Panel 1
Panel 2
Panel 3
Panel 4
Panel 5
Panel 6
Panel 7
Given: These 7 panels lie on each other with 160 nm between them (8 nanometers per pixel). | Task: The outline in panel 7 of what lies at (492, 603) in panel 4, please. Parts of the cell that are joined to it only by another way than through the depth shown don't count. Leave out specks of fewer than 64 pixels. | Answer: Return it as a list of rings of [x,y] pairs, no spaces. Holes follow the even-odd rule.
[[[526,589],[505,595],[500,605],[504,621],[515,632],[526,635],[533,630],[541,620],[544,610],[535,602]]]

::::

(WHAT YOU ARE ASKED TO DO):
Reprint the entire listing exactly.

(TASK ANSWER):
Panel 1
Panel 2
Panel 3
Panel 4
Panel 5
Panel 6
Panel 7
Given: These 7 panels lie on each other with 160 nm between them (8 nanometers per pixel). | Task: The outline in panel 7 of what lies at (492, 603) in panel 4, please. Parts of the cell that are joined to it only by another way than through the depth shown don't count. Leave out specks of fewer than 64 pixels. | Answer: Return it as a list of rings of [x,y] pairs, no spaces. Holes follow the even-odd rule.
[[[526,589],[505,595],[500,605],[504,621],[515,632],[526,635],[533,630],[541,620],[544,610],[535,602]]]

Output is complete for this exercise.